Jeff Bezos from Amazon thinks it is
How many hours a day do you spend at work, and how much time do you spend with your family, friends, partner, and yourself? Maybe some people spend more time than others, and no matter how much you try to spend time with everyone, you can’t. Therefore, it is only natural to ask ourselves: Is work-life balance a myth? The creator of Amazon, Jeff Bezos, says that it is best to stop trying to balance your life. Instead, start seeing both parts as one, as part of the same ecosystem.
And there is a good reason. Bezos believes that the balance between personal life and working life does not exist. He has not found it yet, and he considers it to be a myth. Nevertheless, this situation doesn’t worry him, he tries to fully enjoy the moments he spends at home to get happy to work.
The founder of Amazon believes that if he is happy at home, he will come back to work with more energy, and if he is happy at work, he will return home with lots of energy. The entrepreneur suggests that this is a premise that employees should apply, especially when there is frustration and stress because they cannot have a social life outside the workspaces, at least not as desired.
“This work-life harmony thing is what I try to teach young employees and senior executives at Amazon too. But especially the people coming in,” he said. “I get asked about work-life balance all the time. And my view is, that’s a debilitating phrase because it implies there’s a strict trade-off.”

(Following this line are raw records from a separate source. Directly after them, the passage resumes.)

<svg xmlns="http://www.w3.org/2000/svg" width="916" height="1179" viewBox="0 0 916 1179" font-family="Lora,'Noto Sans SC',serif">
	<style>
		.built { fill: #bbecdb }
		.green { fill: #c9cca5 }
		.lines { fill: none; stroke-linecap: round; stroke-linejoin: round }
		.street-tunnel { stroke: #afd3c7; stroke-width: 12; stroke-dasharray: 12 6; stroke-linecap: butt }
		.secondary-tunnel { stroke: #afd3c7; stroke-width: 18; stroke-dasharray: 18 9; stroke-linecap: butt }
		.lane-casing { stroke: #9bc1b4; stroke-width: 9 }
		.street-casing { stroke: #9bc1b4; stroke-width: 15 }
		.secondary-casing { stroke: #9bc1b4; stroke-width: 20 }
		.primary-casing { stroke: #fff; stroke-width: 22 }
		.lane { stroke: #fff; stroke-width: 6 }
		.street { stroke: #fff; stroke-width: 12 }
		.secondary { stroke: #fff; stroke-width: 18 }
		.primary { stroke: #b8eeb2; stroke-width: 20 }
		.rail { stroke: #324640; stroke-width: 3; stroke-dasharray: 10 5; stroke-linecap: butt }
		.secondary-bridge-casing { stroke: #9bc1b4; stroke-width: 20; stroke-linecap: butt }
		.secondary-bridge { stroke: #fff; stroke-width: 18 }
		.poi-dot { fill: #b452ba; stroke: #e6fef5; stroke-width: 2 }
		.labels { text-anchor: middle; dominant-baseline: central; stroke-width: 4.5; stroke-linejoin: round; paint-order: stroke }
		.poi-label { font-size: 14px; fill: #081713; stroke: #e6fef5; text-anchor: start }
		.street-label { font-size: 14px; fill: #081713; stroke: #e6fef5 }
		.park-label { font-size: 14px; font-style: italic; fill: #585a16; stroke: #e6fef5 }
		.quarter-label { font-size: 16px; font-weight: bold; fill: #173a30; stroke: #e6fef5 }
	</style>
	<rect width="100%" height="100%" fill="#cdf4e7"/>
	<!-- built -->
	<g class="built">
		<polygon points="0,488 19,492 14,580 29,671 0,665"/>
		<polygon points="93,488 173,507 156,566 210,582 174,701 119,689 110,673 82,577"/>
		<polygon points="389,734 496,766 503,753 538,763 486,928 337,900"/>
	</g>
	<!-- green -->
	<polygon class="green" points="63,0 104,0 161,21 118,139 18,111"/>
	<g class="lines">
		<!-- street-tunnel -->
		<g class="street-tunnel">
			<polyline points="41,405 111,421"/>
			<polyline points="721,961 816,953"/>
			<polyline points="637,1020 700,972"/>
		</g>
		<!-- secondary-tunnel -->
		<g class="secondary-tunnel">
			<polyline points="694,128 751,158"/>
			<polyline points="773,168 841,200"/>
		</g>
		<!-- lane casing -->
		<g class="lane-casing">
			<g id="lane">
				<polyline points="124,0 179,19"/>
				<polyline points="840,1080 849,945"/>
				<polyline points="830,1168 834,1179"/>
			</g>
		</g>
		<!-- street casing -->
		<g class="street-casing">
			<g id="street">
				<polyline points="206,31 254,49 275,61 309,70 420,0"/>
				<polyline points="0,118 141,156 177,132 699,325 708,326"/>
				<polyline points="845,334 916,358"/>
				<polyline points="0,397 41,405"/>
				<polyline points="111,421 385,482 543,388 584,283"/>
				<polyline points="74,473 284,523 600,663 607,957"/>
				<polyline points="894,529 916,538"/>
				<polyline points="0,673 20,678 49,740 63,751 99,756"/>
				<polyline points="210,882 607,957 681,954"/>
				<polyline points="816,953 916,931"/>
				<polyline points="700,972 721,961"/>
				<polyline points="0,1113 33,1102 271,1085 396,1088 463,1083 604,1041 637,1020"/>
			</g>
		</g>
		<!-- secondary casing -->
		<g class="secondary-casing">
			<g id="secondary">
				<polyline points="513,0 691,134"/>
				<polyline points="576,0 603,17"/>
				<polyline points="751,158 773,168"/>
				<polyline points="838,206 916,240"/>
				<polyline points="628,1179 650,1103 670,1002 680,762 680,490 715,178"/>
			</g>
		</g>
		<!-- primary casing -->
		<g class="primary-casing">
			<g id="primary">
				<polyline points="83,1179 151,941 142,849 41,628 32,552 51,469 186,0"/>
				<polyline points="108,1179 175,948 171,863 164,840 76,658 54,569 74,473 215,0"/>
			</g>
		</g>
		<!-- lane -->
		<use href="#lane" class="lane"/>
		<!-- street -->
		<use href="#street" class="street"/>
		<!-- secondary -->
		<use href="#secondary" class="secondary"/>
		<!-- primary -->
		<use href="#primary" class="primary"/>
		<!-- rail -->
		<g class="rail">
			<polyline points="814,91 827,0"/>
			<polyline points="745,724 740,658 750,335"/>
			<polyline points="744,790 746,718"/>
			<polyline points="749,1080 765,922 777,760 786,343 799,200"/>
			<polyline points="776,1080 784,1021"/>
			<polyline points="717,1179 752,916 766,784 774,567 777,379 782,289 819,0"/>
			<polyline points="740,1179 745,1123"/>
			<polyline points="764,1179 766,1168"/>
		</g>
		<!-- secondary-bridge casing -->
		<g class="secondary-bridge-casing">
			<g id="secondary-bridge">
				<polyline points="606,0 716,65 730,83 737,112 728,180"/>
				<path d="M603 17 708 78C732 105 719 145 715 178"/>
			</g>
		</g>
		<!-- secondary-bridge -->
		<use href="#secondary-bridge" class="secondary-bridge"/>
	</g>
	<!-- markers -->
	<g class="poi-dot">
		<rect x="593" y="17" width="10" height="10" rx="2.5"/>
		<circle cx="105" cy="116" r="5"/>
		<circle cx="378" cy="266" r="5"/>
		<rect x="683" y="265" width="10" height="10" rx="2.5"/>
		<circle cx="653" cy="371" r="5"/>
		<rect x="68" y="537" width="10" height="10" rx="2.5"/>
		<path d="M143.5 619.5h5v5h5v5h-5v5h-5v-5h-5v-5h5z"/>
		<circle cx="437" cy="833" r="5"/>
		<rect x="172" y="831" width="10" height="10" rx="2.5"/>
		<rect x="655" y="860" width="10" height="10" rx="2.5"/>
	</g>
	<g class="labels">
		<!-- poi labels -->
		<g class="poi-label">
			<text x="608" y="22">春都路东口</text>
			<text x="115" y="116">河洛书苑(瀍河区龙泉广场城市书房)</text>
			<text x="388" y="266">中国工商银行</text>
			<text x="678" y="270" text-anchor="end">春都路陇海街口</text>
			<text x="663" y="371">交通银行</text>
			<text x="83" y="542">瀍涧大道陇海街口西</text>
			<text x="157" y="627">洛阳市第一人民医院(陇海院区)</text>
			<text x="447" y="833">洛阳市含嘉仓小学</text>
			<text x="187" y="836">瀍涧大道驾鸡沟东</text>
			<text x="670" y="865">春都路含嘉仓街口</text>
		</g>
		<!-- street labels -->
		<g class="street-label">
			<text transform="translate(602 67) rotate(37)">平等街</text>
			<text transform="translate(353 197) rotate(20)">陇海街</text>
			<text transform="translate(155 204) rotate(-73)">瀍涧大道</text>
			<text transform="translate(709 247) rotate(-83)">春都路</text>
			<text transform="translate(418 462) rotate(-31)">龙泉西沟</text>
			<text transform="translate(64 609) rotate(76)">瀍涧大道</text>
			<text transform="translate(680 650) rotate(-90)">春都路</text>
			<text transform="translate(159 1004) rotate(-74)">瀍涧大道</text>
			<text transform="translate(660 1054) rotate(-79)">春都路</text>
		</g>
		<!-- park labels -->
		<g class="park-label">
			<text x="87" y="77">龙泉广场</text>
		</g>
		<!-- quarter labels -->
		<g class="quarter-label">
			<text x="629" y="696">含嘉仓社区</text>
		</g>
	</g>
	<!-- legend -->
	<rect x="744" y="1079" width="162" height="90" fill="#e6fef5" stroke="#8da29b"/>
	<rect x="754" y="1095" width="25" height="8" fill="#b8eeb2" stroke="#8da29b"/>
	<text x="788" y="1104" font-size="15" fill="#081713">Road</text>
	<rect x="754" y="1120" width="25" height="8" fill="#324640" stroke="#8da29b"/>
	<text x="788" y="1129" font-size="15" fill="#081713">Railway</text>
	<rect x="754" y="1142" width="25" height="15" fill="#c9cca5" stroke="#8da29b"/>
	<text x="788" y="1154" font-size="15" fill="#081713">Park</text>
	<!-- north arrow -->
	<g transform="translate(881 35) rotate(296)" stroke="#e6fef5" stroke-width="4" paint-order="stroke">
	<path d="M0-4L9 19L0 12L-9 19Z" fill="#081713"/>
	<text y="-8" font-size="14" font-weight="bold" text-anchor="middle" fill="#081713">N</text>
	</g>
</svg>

Like every successful entrepreneur, he has a daily routine. He goes to bed early and wakes up early. This way he gets enough sleep and likes to exercise. He likes to take his time in the morning to have breakfast with his family. He starts with the most important meetings, and he takes breaks if he is feeling tired.
Bezos’s message is clear: It’s about enjoying everything you do, whatever your activity is. So, more than a balance, he looks at it as a circle. He suggests that the relationship between work and personal life should be reciprocal and that we shouldn’t compartmentalize them into two competing time constraints.
What do you think? Is work-life balance a myth?